When I calculate the entropy values of files compressed with Gzip, PKZIP, 7ZIP and Winrar, I find that the compression rate of Gzip is higher than the others. The entropy value is higher (indicating less redundancy) and the file size is smaller. Even for small files, the overhead of Gzip is lower compared to the other algorithms. To be fair, this is not the case for all file formats, e.g. for xlsx, 7- ZIP and PKzip have better results than Gzip and Winrar. But still. I'm quite surprised because 7- ZIP is generally considered a better compression algorithm in terms of.... it reduces the file size more, but that does not really correspond with my results. Or I did something completely wrong... or...?
I did not base these results on a few files, I compressed a whole bunch of things from different file formats and calculated the delta of the file sizes with Python.

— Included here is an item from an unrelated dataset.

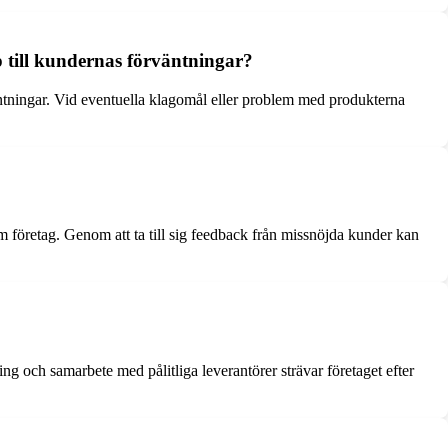
p till kundernas förväntningar?
äntningar. Vid eventuella klagomål eller problem med produkterna
om företag. Genom att ta till sig feedback från missnöjda kunder kan
ing och samarbete med pålitliga leverantörer strävar företaget efter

What I also find quite interesting. When I look at PDF files, I would expect that especially PDF 1.5 or higher can hardly be compressed by a lossless compression algorithm, as they are already heavily compressed by themselves. But I don't see much difference between PDF < 1.5 and 1.5 >, both are compressed quite heavily by these compression tools.
By the way, I used the default algorithms and settings of these archivers
Can someone explain how/why this is the case (maybe I'm doing something wrong) or maybe these results does make sense (but I can't find something on the internet that does support this)?